The final issue that I have is that if they go back time after time and don't see each other, how is it that they can suddenly make another trip back, and make contact with that other party (which is how they go about fixing the problem)? I just don't get it. Strike three.

Of course they do, and everything is restored to how it was. Travis even makes a recording so that the world will know the dangers of what they are doing. It's as if the problem never happened. As bad as this sounds, I think that I like the treatment of time travel in the Back to the Future movies better. It just seems more real than this. The effects are a lot better too.

Rated PG-13 for sci-fi violence, partial nudity and language.

Netflix, Inc.

Things I've learned from this movie:

- Cars will all look like Tonka toys 48 years from now

- If Dino-rillas existed they would sometimes sound like baboons, sometimes like a woman screaming, sometimes like a dog and maybe even sometimes likes a rattlesnake

- A flashlight is all you need to distract the T-Rex from it's prey

- Everybody that has enough money to afford an expedition in time is capable of using highly-sophisticated weapons

- In the future, all the clichés we've seen in movies since the 60's will become reality (talking computers, laser guns pew pew pew, etc...I'm surprised we didn't see any flying cars and spaceships with huge flashing buttons...)

- If you go back in time and kill a butterfly, evolution will change in a way that EVERY creature will become rabid man-eating carnivorous

- Multi-million dollar budget movies that come out from this point on will all use blue-screen technology but the way they used it back in the 70s (think of the scene at the beginning where they are crossing the street... ugh!)

- Time traveling machines will make the exact same sound as your laser gun when it launches you back in time (yup, that annoying Pseeeeww, watch it again if you have the courage and notice the first time they use the machine..)
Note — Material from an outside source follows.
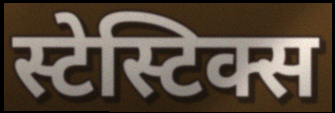
स्टेस्टिक्स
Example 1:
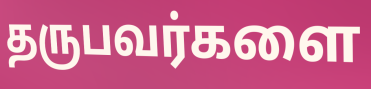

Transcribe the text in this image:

தருபவர்களை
- If you were to go back in time and change something, the consequences wouldn't show up until the exact day you come back and they would come in timewaves instead of logically taking effect right from the moment you change something in time..

- If you screw up during an expedition, you have to wait at least three days before watching the footage of the expedition and figure out what went wrong...
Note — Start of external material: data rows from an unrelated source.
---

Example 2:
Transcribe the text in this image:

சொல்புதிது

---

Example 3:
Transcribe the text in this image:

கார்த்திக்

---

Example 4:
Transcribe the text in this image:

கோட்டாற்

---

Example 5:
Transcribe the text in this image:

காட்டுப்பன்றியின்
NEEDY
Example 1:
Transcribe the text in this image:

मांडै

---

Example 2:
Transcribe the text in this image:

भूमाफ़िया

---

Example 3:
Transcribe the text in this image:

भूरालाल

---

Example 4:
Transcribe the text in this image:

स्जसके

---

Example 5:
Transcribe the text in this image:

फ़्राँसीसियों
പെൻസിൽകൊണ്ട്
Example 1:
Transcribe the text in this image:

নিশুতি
- If a company was to discover time travel, they would be the ONLY one to know about it and have total control over it and the government would let them operate and risk the fate of humanity with every travel, plus they would spend billions of dollars to launch customers in ONLY ONE PRECISE TIME IN EVOLUTION TO SHOOT A STUPID T-REX while there would be so many other fascinating things to witness

I really feel like a changed man after watching this.

Hi Marty -

Thanks for adding your take. Great points (and all very valid indeed!). This was one of the worst movies I've seen in a very long time - and that's saying a lot.